Question

A plane is moving with velocity $4\mathop i + 5\mathop j + 8\mathop k$. A point object in front of the mirror moves with a velocity $3\mathop i + 4\mathop j + 5\mathop k$. Here $\mathop k$ is along the normal to the plane mirror and facing towards the object. The velocity of the image is?
A.$- 3\mathop i - 4\mathop j + 5\mathop k$
B.$3\mathop i + 4\mathop j + 11\mathop k$
C.$- 4\mathop i + 5\mathop j + 11\mathop k$
D.$7\mathop i + 9\mathop j + 11\mathop k$

Answer 1

Here, we have to use the concept of the perpendicular component and parallel component of the velocity of the image on a plane mirror to find out the vector of the velocity of the image. So by simply applying the formula of the perpendicular component and parallel component of the velocity of a vector, we will get the velocity of the image.

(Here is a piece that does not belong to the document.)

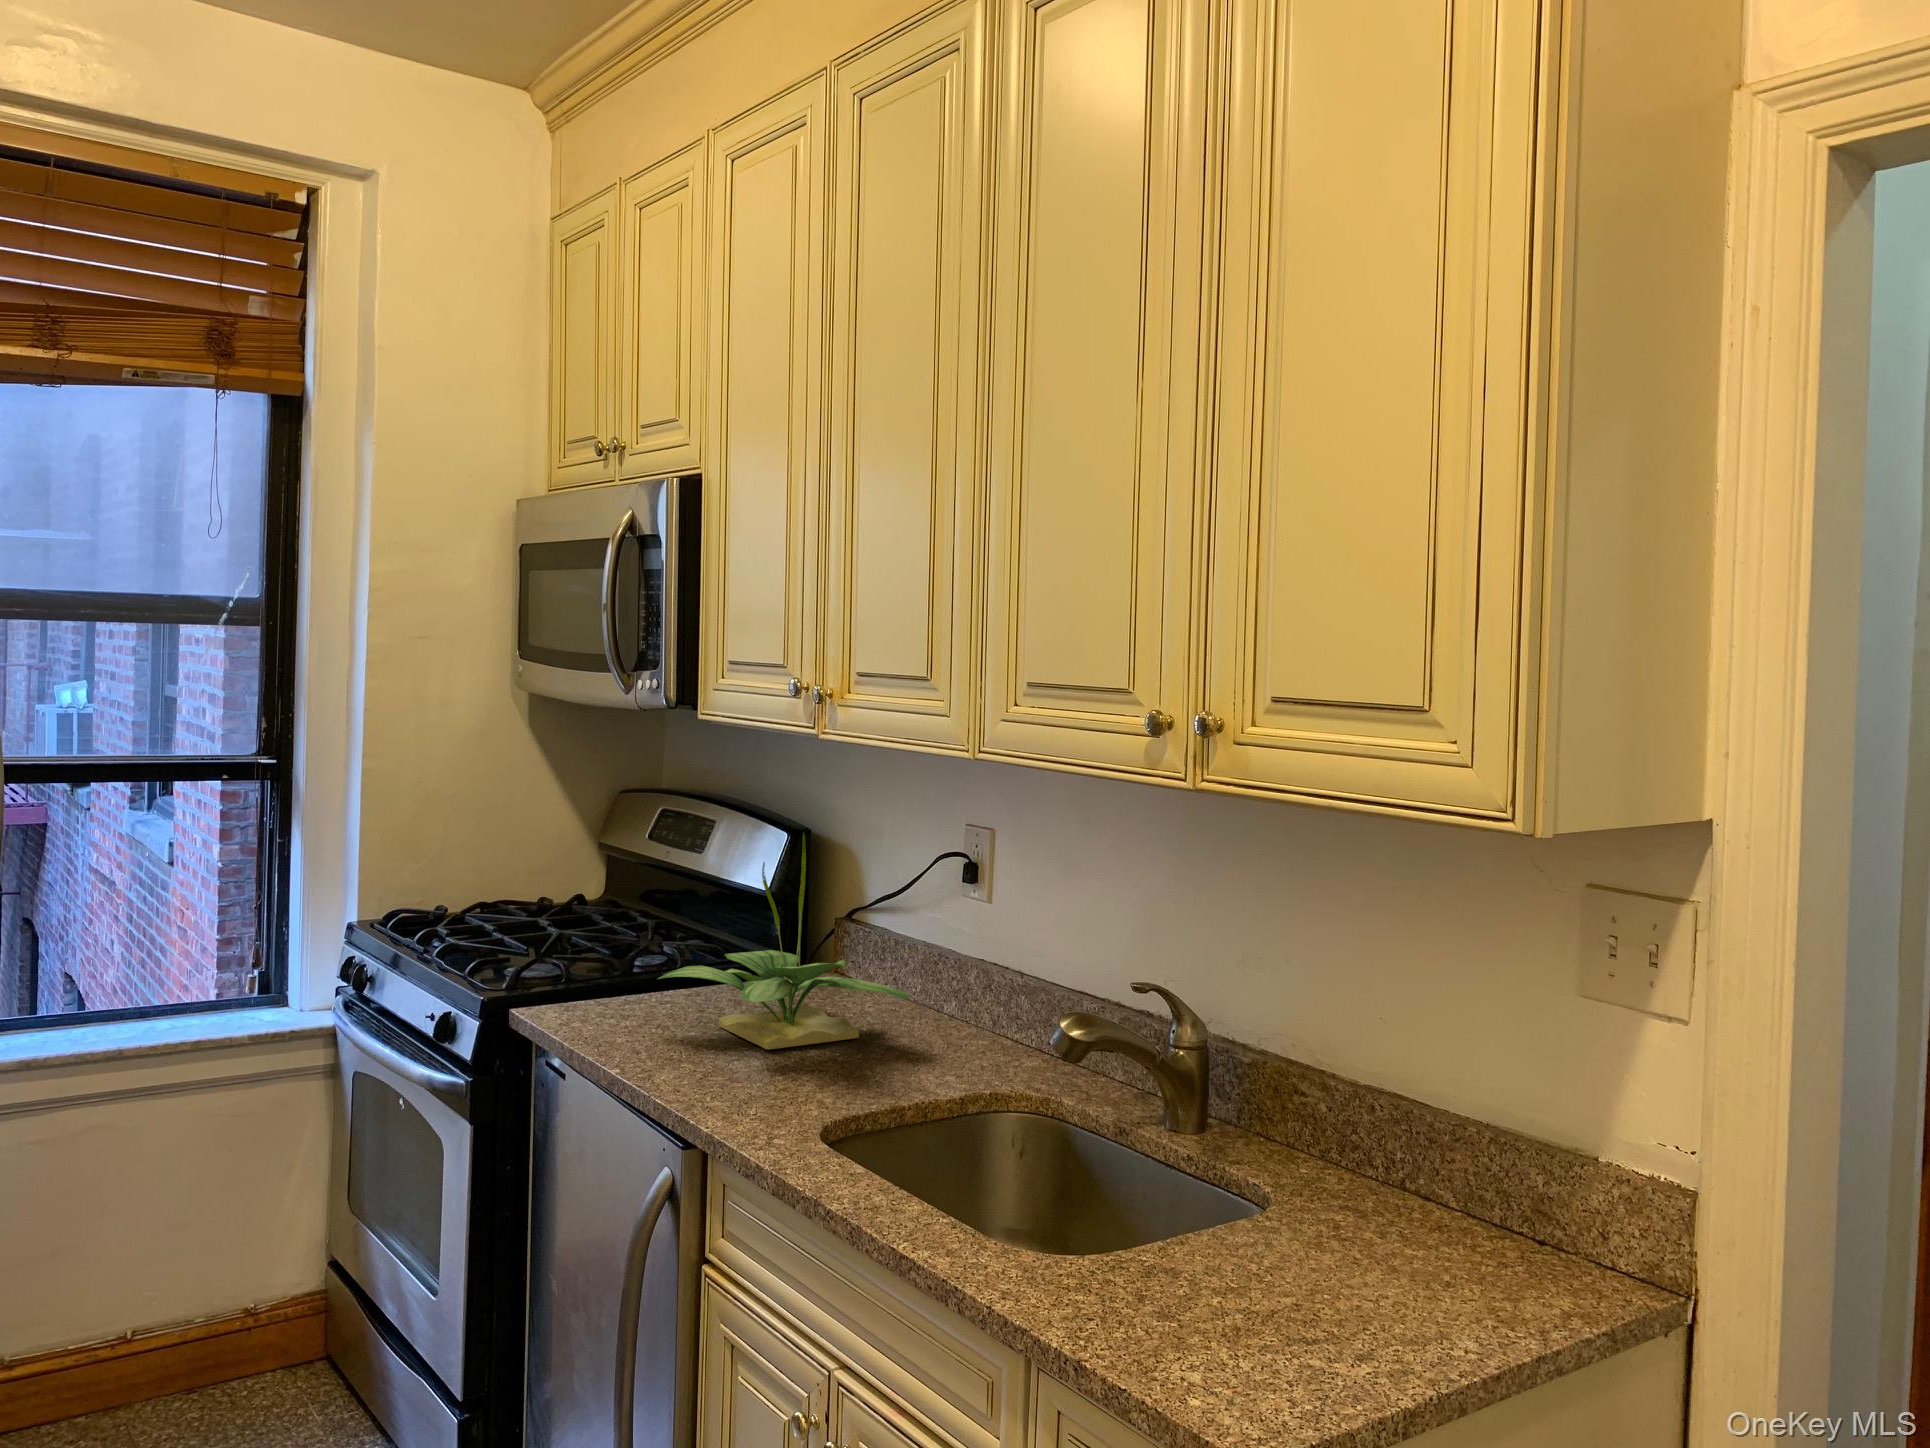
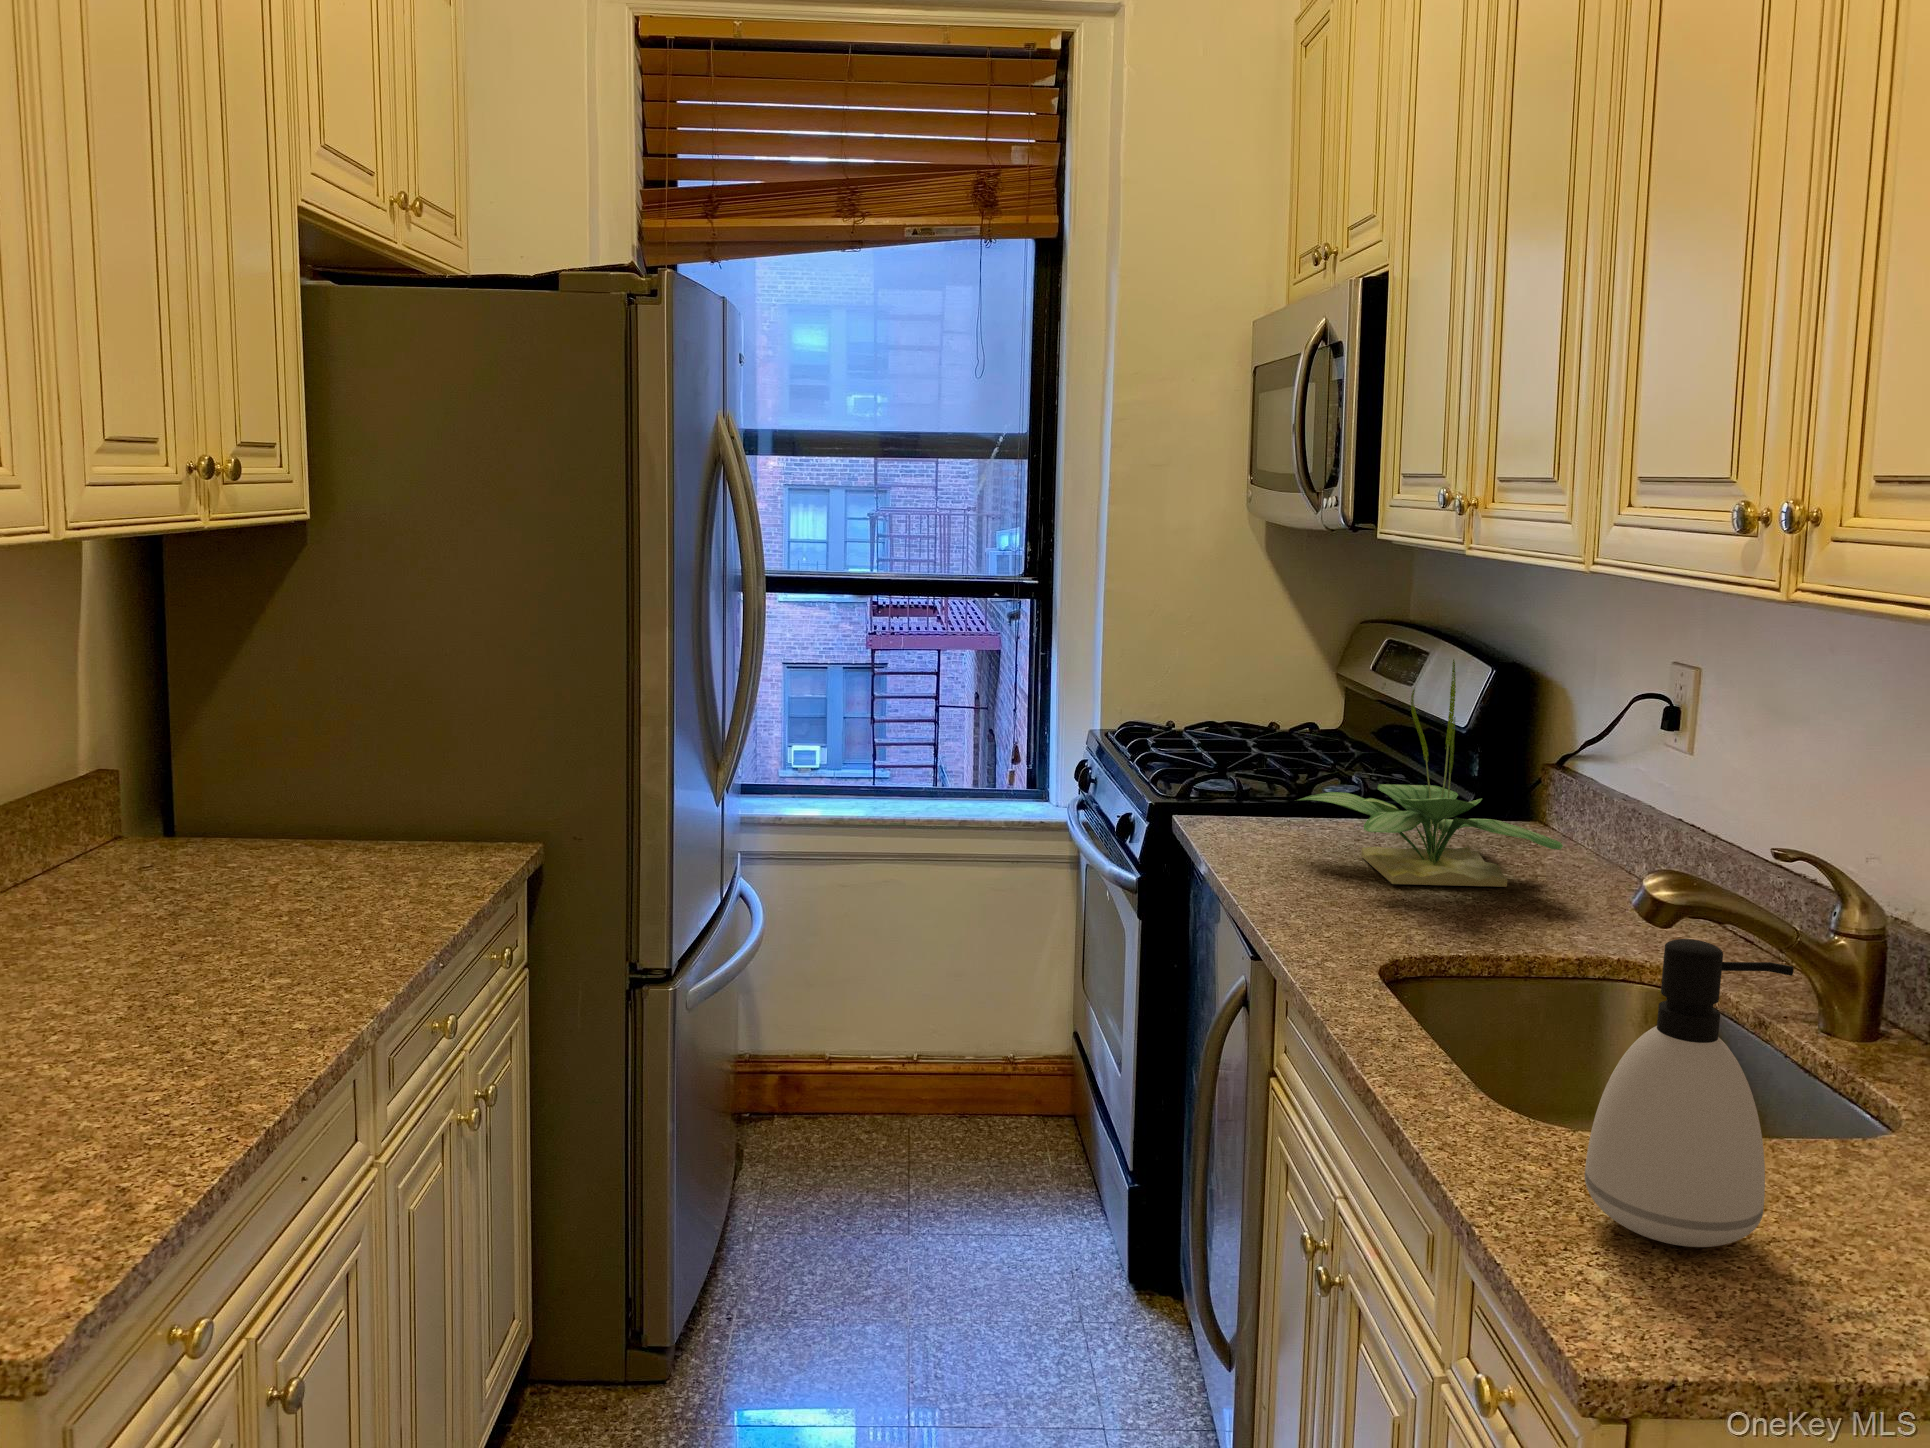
soap dispenser: none [1143,1072,1285,1337] -> present [1585,939,1794,1247]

Complete step-by-step answer:
Let $\mathop {{{\rm{V}}_{\rm{p}}}}\limits^ \to$be the velocity of the plane. Therefore,$\mathop {{{\rm{V}}_{\rm{p}}}}\limits^ \to {\rm{ = }}4\mathop i + 5\mathop j + 8\mathop k$
Let $\mathop {{{\rm{V}}_{\rm{o}}}}\limits^ \to$ be the velocity of the object. Therefore, $\mathop {{{\rm{V}}_{\rm{o}}}}\limits^ \to {\rm{ = }}3\mathop i + 4\mathop j + 5\mathop k$
Let $\mathop {{{\rm{V}}_{\rm{i}}}}\limits^ \to$be the velocity of the image which we have to find.
So by using the concept of the perpendicular component of the velocity of an image on a plane mirror we will get the perpendicular component of the velocity of the image. Therefore, we know that the perpendicular component of the velocity of a plane is equal to the average of the perpendicular component of the velocity of the image and the object. So, we get
${\left( {\mathop {{{\rm{V}}_{\rm{p}}}}\limits^ \to } \right)_ \bot } = \dfrac{{{{\left( {\mathop {{{\rm{V}}_{\rm{i}}}}\limits^ \to } \right)}_ \bot } + {{\left( {\mathop {{{\rm{V}}_{\rm{o}}}}\limits^ \to } \right)}_ \bot }}}{2}$
So by solving this, we will get the perpendicular i.e. z component of the velocity of the image.
$\Rightarrow 8 = \dfrac{{{{\left( {\mathop {{{\rm{V}}_{\rm{i}}}}\limits^ \to } \right)}_ \bot } + 5}}{2}$
$\Rightarrow {\left( {\mathop {{{\rm{V}}_{\rm{i}}}}\limits^ \to } \right)_ \bot } = 11$
So, $11\mathop k$ is the z component of the velocity of the image.
Now we have to use the concept of the parallel component of the velocity of the image on a plane mirror then we will get the parallel components of the velocity of the image. Therefore, we know that the parallel component of the velocity of the image always remains equal to the parallel component of the velocity of the object itself. So, we get
${\left( {\mathop {{{\rm{V}}_{\rm{o}}}}\limits^ \to } \right)_\parallel } = {\left( {\mathop {{{\rm{V}}_{\rm{i}}}}\limits^ \to } \right)_\parallel }$
Therefore, the x and y component of the image will remain the same as that of the x and y component of the velocity of the object i.e. $3\mathop i$ and $4\mathop j$ respectively.
Therefore the velocity of the image is $\mathop {{{\rm{V}}_{\rm{i}}}}\limits^ \to {\rm{ = }}3\mathop i + 4\mathop j + 11\mathop k$
Hence, option B is the correct option.

Note: We should know that Vectors have three components i.e. x component, y component and z component and all the three components of the vectors are perpendicular to each other. A mirror is a plane that has only x and y components. That is why the x and y component of the image remained the same as that of the x and y component of the object but the perpendicular component of the image varied. The concept of the velocity of the image on a plane mirror states that the parallel components of the image remain the same as that of the object velocity components and the perpendicular component of the velocity of the image is different from the perpendicular component of the velocity of the object.